Mood: Disorientation, physical pain
He tried opening his eyes, but the weight of the darkness pressed down on him, sucked him under. The darkness, the dark forest, dark green roots wrapping around his chest, pressing down, squeezing the breath out of him. He felt like he was falling and the ground came up to meet him. Boots emerging from the darkness. Boots hard like stone. He was being stoned. He tried to curl up, to protect himself, but his limbs were heavy, sluggish as if buried under sand, the heaviness trapping him so that all he could do was wiggle his fingers, leaving his body wide open. Boots. Rocks. Tree branches. The sound of ringing in his ears. A hard blow to the head, to the kidneys, to the back, to the stomach. Pain like snakebites all over. No where to turn. No protection. Time passed. In the darkness, he saw trees leaning over him. Trees that turned to angry faces then back to trees. Trees that turned to concerned faces. Helena’s face. Her mouth, her lips. Her blonde hair, a curl brushing against his face. Hair so light it blurred into a sun, a flashlight shining into his eyes while someone held his lids open. Eyes closed. The heaviness returned. Time passed. The sensation of being carried, wheeled somewhere dark and quiet. More time passed. He slept.

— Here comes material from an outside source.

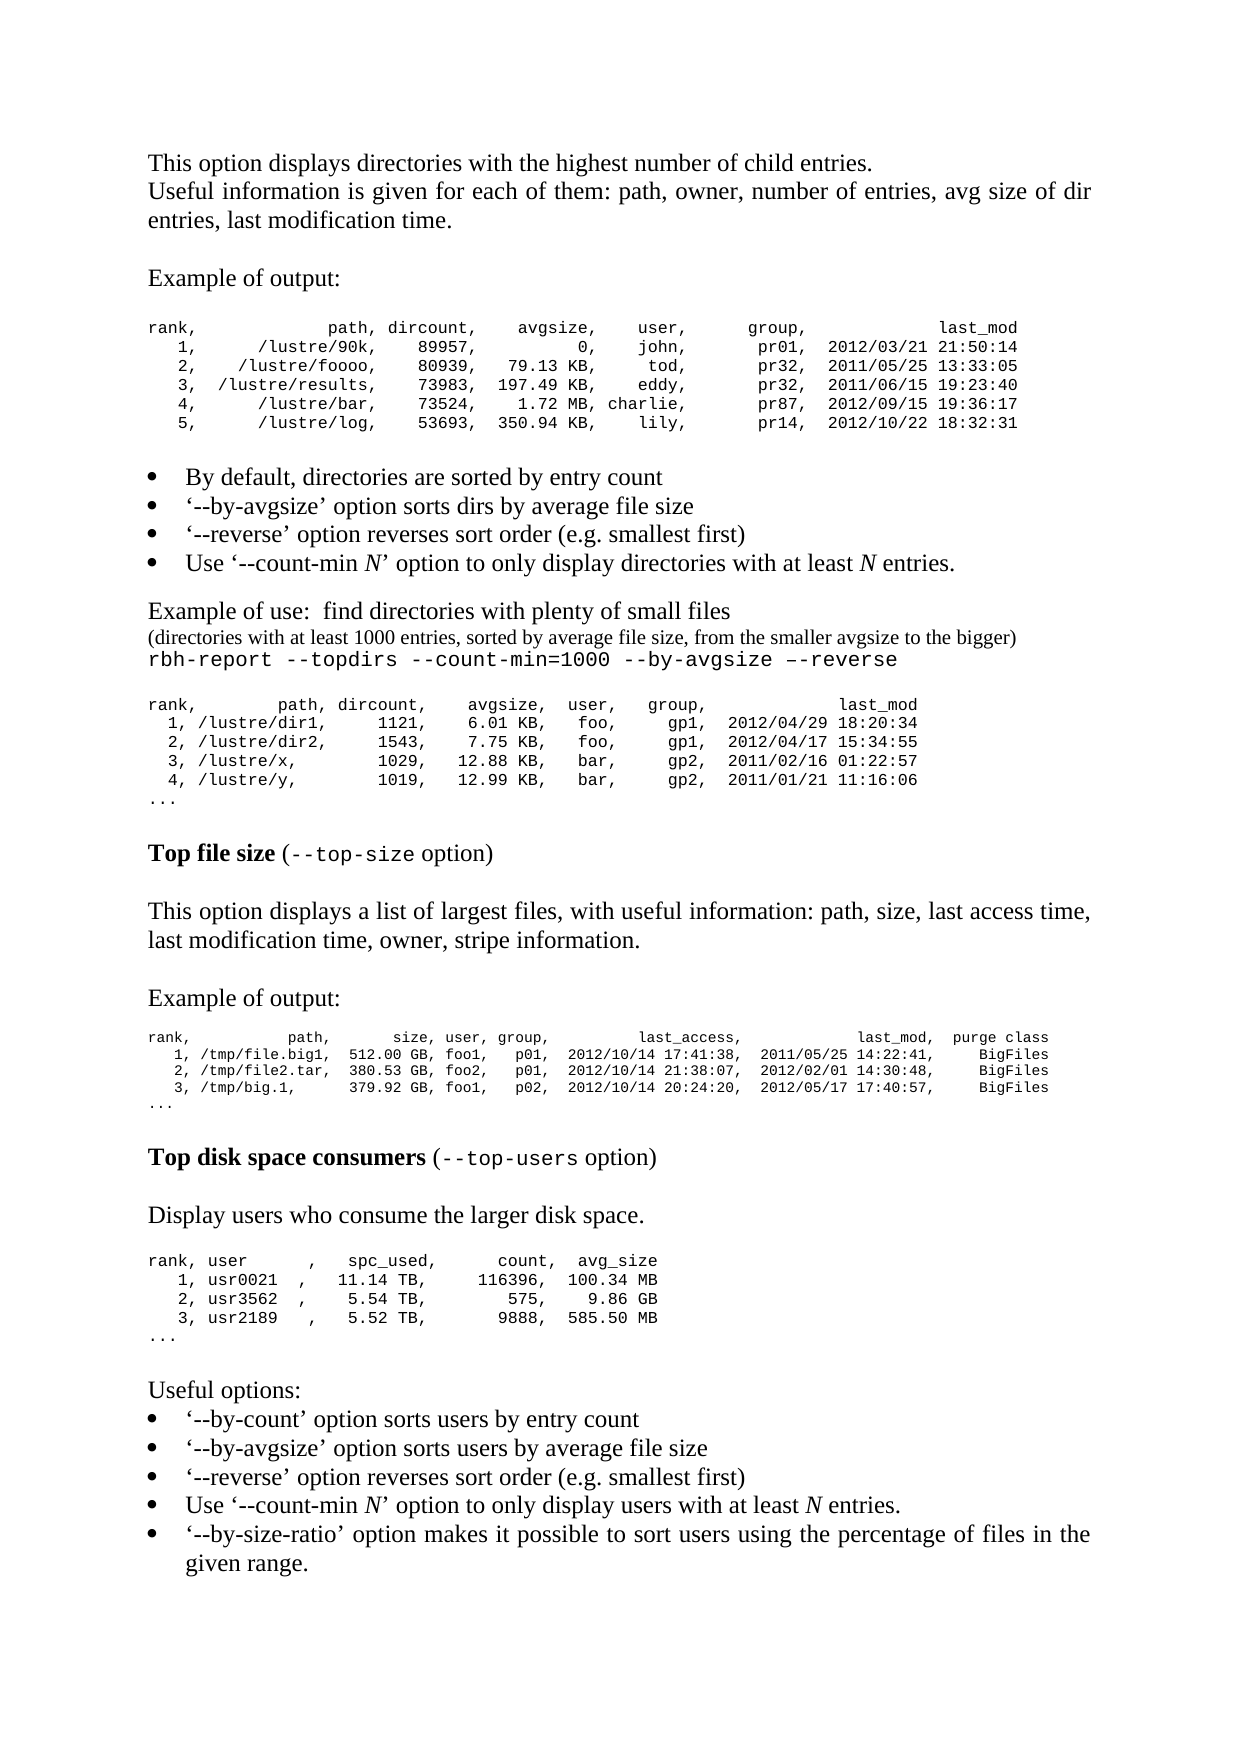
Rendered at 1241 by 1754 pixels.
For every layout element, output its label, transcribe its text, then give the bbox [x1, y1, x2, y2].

text Useful information is given for each of them: path, owner, number of entries, avg size of dir entries, last modification time. [148, 176, 1093, 234]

He became aware of the sensation of fog lifting from his mind. His body felt buoyant but immobilized. His arms and legs hurt when he tried to lift them. The throbbed. With his eyes closed, he ran through his body from toe to head, checking, assessing. Could he wiggle his toes? Yes, he could wiggle his does. Could he move his legs? His right one but not his left. His pelvis? A hard clenching in his stomach and in his back. He left his torso alone for now. His fingers? All ten digits wiggled and accounted for. His arms? His right arm was bent and wrapped to his chest; it throbbed when he tried to move it. He let it lay. The left arm had things attached to it that hurt when he moved. He lay still. Then he opened his eyes. Above him was a row of white ceiling tiles. To his right, a window, an IV drip, a heart monitor with the sound turned down. He was in a hospital.